> _Work instructions_
Rewrite the text of all the entries below, changing every "About" to "Info" and keeping everything else the same. Leave out the pictures.

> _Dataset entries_
>>>>>

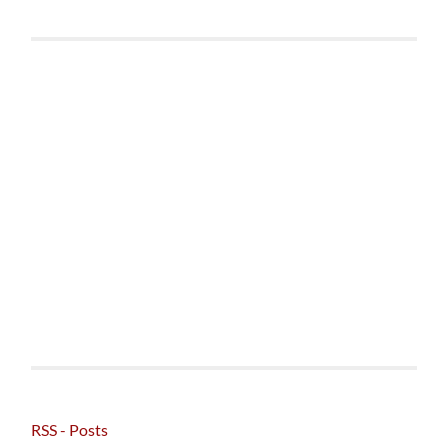
RSS - Posts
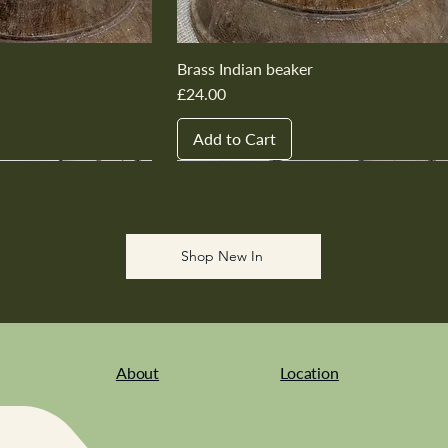
Brass Indian beaker
Price
£24.00
Add to Cart
New In
New In
New In
New In
New In
Shop New In
About
Location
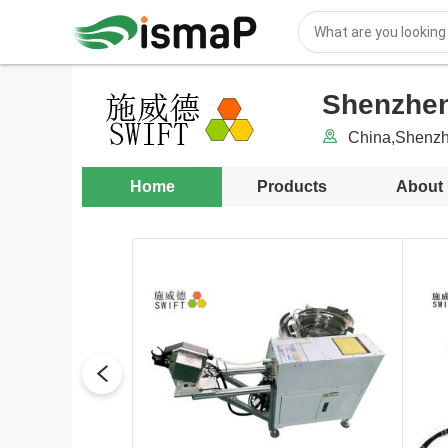
Shenzhen
China,Shenzh
Home
Products
About

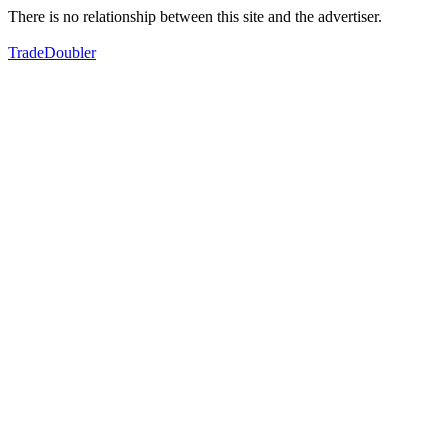
There is no relationship between this site and the advertiser.
TradeDoubler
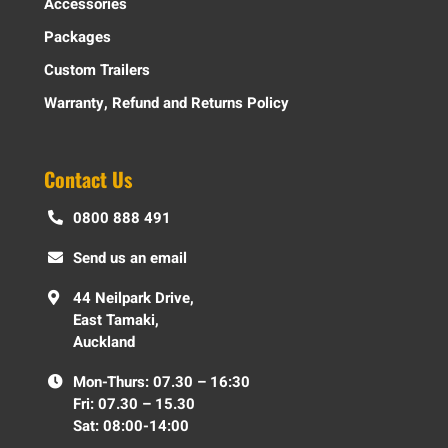
Accessories
Packages
Custom Trailers
Warranty, Refund and Returns Policy
Contact Us
0800 888 491
Send us an email
44 Neilpark Drive,
East Tamaki,
Auckland
Mon-Thurs: 07.30 – 16:30
Fri: 07.30 – 15.30
Sat: 08:00-14:00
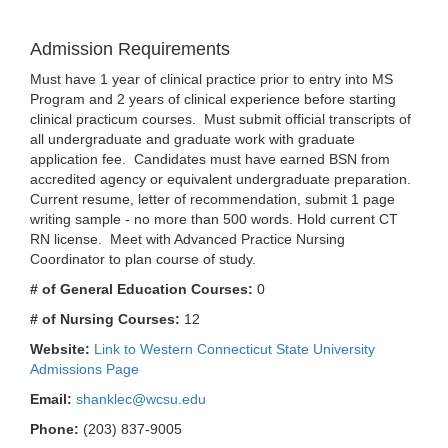
Admission Requirements
Must have 1 year of clinical practice prior to entry into MS
Program and 2 years of clinical experience before starting
clinical practicum courses. Must submit official transcripts of
all undergraduate and graduate work with graduate
application fee. Candidates must have earned BSN from
accredited agency or equivalent undergraduate preparation.
Current resume, letter of recommendation, submit 1 page
writing sample - no more than 500 words. Hold current CT
RN license. Meet with Advanced Practice Nursing
Coordinator to plan course of study.
# of General Education Courses:
0
# of Nursing Courses:
12
Website:
Link to Western Connecticut State University
Admissions Page
Email:
shanklec@wcsu.edu
Phone:
(203) 837-9005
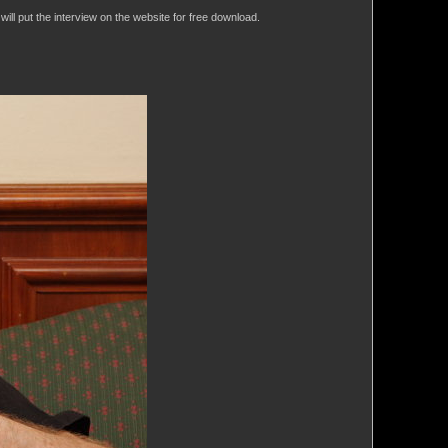
will put the interview on the website for free download.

<<<<<

> _Solved exercise_
RSS - Posts
Brass Indian beaker
Price
£24.00
Add to Cart
New In
New In
New In
New In
New In
Shop New In
Info
Location
Shenzhen
China,Shenzh
Home
Products
Info

There is no relationship between this site and the advertiser.
TradeDoubler
Accessories
Packages
Custom Trailers
Warranty, Refund and Returns Policy
Contact Us
0800 888 491
Send us an email
44 Neilpark Drive,
East Tamaki,
Auckland
Mon-Thurs: 07.30 – 16:30
Fri: 07.30 – 15.30
Sat: 08:00-14:00
Admission Requirements
Must have 1 year of clinical practice prior to entry into MS
Program and 2 years of clinical experience before starting
clinical practicum courses. Must submit official transcripts of
all undergraduate and graduate work with graduate
application fee. Candidates must have earned BSN from
accredited agency or equivalent undergraduate preparation.
Current resume, letter of recommendation, submit 1 page
writing sample - no more than 500 words. Hold current CT
RN license. Meet with Advanced Practice Nursing
Coordinator to plan course of study.
# of General Education Courses:
0
# of Nursing Courses:
12
Website:
Link to Western Connecticut State University
Admissions Page
Email:
shanklec@wcsu.edu
Phone:
(203) 837-9005
will put the interview on the website for free download.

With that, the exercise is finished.